Recruitment company PageGroup (PAGE) posted a drop in Q1 gross profit as subdued client and candidate confidence and heightened uncertainty weighed on hiring.
The FTSE 250 staffer also warned the Middle East conflict is driving an ‘increasingly uncertain outlook’ for the rest of the year.
So why did the lately-unloved shares rally 2.5% to 136p in early dealings? Well, there was relief that PageGroup’s quarterly update proved less bad than feared. Investors also welcomed news of continued growth in the Americas and Asia Pacific, which helped cushion the blow from tough market conditions in Europe and the UK.
US & Asia shine
For Q1, group gross profit declined by 4.9% to £187 million at constant currency. PageGroup generated constant currency gross profit growth in both Asia Pacific and the Americas.

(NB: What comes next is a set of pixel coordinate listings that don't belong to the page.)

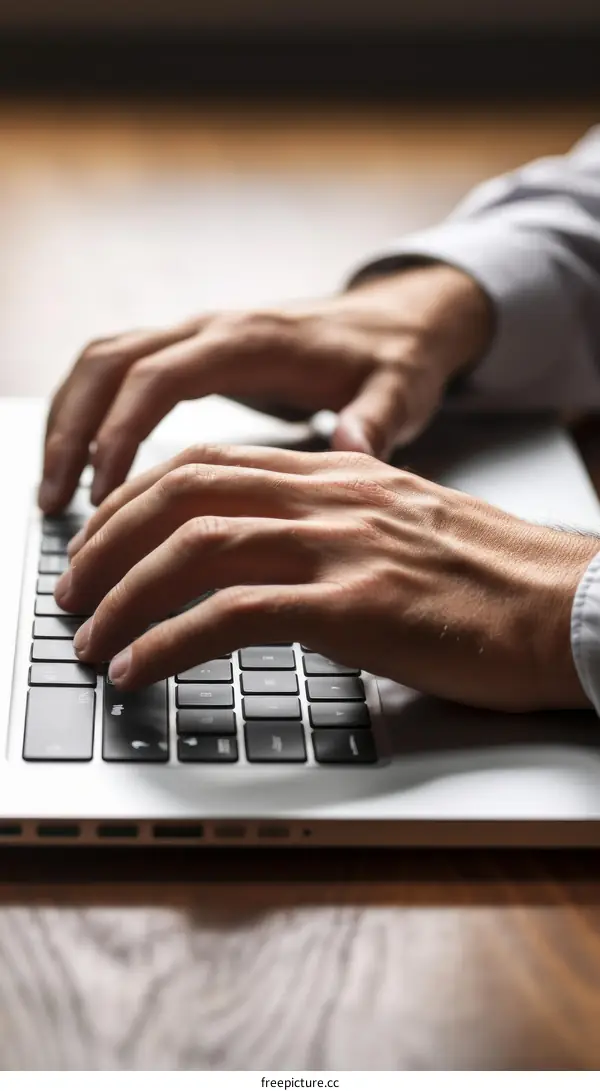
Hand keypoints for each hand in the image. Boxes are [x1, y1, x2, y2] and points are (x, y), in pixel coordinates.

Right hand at [39, 263, 491, 512]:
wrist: (399, 320)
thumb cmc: (396, 358)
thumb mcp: (400, 390)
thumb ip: (377, 419)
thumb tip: (354, 448)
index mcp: (250, 341)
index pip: (158, 376)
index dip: (119, 432)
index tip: (101, 493)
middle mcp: (212, 329)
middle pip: (109, 363)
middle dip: (70, 429)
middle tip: (53, 502)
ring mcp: (199, 337)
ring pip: (103, 363)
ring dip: (68, 421)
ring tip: (54, 494)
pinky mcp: (197, 353)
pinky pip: (121, 372)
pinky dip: (91, 413)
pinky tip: (86, 466)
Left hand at [56, 445, 595, 711]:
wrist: (572, 605)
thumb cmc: (493, 579)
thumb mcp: (404, 527)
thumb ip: (336, 523)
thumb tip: (272, 552)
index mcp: (339, 474)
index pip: (208, 465)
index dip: (135, 500)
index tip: (100, 542)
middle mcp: (332, 496)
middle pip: (182, 493)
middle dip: (108, 543)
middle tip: (73, 594)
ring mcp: (344, 547)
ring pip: (195, 548)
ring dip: (124, 596)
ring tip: (90, 641)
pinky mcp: (360, 606)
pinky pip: (235, 615)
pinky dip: (170, 642)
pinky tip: (140, 669)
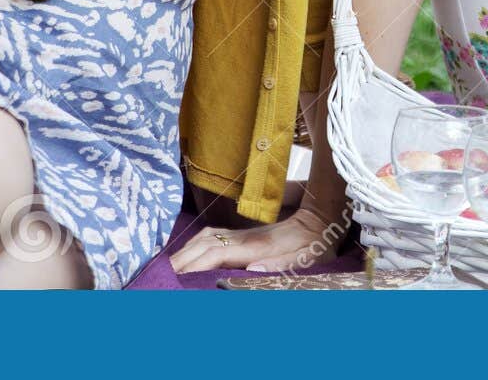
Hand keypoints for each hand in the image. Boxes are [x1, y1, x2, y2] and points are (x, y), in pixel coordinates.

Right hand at [167, 207, 351, 274]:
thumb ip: (281, 265)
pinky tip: (190, 253)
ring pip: (206, 236)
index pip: (217, 253)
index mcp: (258, 244)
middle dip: (182, 261)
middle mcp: (246, 235)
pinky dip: (195, 244)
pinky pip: (213, 234)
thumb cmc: (319, 238)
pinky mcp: (246, 230)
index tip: (175, 278)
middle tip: (161, 277)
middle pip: (205, 245)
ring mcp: (244, 230)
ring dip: (186, 251)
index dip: (195, 265)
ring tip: (170, 268)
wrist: (326, 208)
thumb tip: (252, 270)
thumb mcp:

‘Within these regions, the US and Asia have grown for six and four quarters in a row, respectively,’ explained CEO Nicholas Kirk. Against a soft comparator, Greater China grew 12% amid improving candidate and client confidence.
Unfortunately, PageGroup continued to experience lower levels of candidate and client confidence in Europe. The backdrop is particularly tough in the UK and in France, the company’s second biggest market.
Gross profit in PageGroup’s biggest market, Germany, declined by 7% with activity levels and business sentiment ‘remaining stable’.
In the Middle East, gross profit slumped 12% with client and candidate confidence deteriorating further due to the Iran war. Ominously, PageGroup warned the regional conflict ‘increases the risk of backouts and hiring freezes’.
During the quarter, both permanent and temporary recruitment were down, but permanent outperformed temporary. This was mainly due to the growth seen in the US and Asia, which are predominantly permanent recruitment markets.
Controlling the controllables
Kirk warned: ‘Whilst we have seen signs of a normalisation in trading in some of our markets, the increased geopolitical and macroeconomic risks due to the conflict in the Middle East create a heightened degree of uncertainty in the outlook for the rest of the year.’
He added: ‘Despite this market outlook, we continue to focus on controlling the controllables, invest in innovation and technology, and remain confident in the execution of our strategy.’

We aren’t big fans of the cyclical recruitment sector. Despite its geographically-diversified business, PageGroup is at the mercy of clients’ tightening recruitment budgets in many markets.
And with many professional jobs being ‘eaten’ by AI, PageGroup’s market is shrinking not growing. As such, we would avoid the shares, which have shed more than 75% of their value over the last five years.